Depois, há outro aspecto a considerar, que é o da dimensão internacional do clube. É um aspecto decisivo para proporcionar os bons negócios, seja na venda de jogadores ou na contratação de jogos de prestígio e bom retorno financeiro no estrangeiro. Para isso é preciso que o clube esteja na ribalta internacional, que seja visto, falado e objecto de notícia.
Ora, neste aspecto, o Benfica actual, pese toda a prosápia de muitos benfiquistas, dava tudo para poder estar no patamar do F C Porto. Não há como viajar pelo Mundo para o perceber. E isso não é tarefa que se consume com êxito a curto ou a médio prazo.
Mesmo os 300.000 novos sócios não fariam do Benfica «um clube imparável na Europa» enquanto o diabo esfrega um olho. Luís Filipe Vieira quer, e só pode querer, ver o Benfica de regresso ao topo da cena europeia.Mas não é assim tão rápido, tão linear e tão fácil. Não só a Lei Bosman tornou bem mais difícil os pequenos e médios enfrentarem os grandes, como também era infinitamente mais fácil vencer a Taça dos Campeões da década de 60 ou 70 do que vencer a Liga dos Campeões actual.

============================================================

__CONJUNTO DE TAREFAS__.
(1) Segundo o texto sobre o Benfica, porque é que o regresso do clube ao topo da Europa não será rápido nem fácil? Responda em uma a três frases.
(2) Reescreva em forma de lista o parágrafo do texto sobre o Benfica que começa por «Depois, há outro aspecto a considerar». Mantenha os factos principais.
(3) Prolongue o texto sobre o Benfica com um novo parágrafo que comece logo a seguir à última frase.

Itens de dados
============================================================

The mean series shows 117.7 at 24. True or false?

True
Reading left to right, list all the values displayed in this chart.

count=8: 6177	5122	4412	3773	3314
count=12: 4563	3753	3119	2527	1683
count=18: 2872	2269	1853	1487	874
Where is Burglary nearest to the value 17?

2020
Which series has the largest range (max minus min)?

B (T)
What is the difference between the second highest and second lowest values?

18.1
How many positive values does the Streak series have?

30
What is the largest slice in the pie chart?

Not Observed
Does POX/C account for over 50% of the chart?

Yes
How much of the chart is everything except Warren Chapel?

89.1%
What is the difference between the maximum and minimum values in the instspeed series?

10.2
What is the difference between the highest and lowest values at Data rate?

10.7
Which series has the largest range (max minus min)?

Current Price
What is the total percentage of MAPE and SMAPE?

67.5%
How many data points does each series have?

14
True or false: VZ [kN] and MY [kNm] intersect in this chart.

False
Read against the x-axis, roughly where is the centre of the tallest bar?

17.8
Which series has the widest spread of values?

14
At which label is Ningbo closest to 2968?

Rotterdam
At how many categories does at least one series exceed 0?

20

============================================================

__RESPOSTAS DOS EXERCÍCIOS__.
(1) A Lei Bosman tornou muito mais difícil aos clubes pequenos e médios enfrentarem os grandes. Além disso, vencer a atual Liga dos Campeões é muito mais difícil do que era vencer a Taça dos Campeões nas décadas de 60 ou 70.

(2)
- Há que considerar a dimensão internacional do clube.
- Essa dimensão é decisiva para fazer bons negócios, como vender jogadores ou contratar no estrangeiro jogos de prestígio e de bom retorno financeiro.
- Para isso, o clube tem de estar na ribalta internacional, ou seja, tem de ser visto, falado e objeto de notícia.

(3)
Mesmo o F C Porto não chegou lá, ao contrário do que muita gente pretende fazer crer, apenas porque Mourinho chegou ao Porto um ano e meio antes. Sem tirar qualquer mérito aMourinho, é necessário não esquecer que, para trás, estava uma década de campeonatos nacionais e presenças constantes na Liga dos Campeões, que fizeram do F C Porto a segunda equipa mais assídua da prova. Quando conquistou o seu título da Champions, o F C Porto já era a equipa portuguesa com mais títulos internacionais, já contava quatro ou cinco ultrapassagens da fase de grupos da prova, já integrava há anos o G-14, já habituara a Europa a bater-se em pé de igualdade ou quase contra os tubarões do continente. Mesmo este ano, onde a equipa só somou equívocos e frustrações, ultrapassou a fase de grupos da Champions e só foi definitivamente afastada pelo Inter a dez minutos do fim do jogo da segunda mão dos oitavos-de-final.
Não se chega aqui de repente ou por simples vontade. A inveja e a maledicência nacionais inventaram a lenda de que os triunfos do F C Porto da era moderna eram todos conseguidos em jogadas subterrâneas.
Mas agora, que se acham capazes de o imitar, é que eu quero ver o que valem, lá, onde o valor das grandes equipas e dos grandes clubes se mede a sério: na Europa. Luís Filipe Vieira não tardará a perceber que, afinal, é preciso muito trabalho, muita organização, muito planeamento e muito talento.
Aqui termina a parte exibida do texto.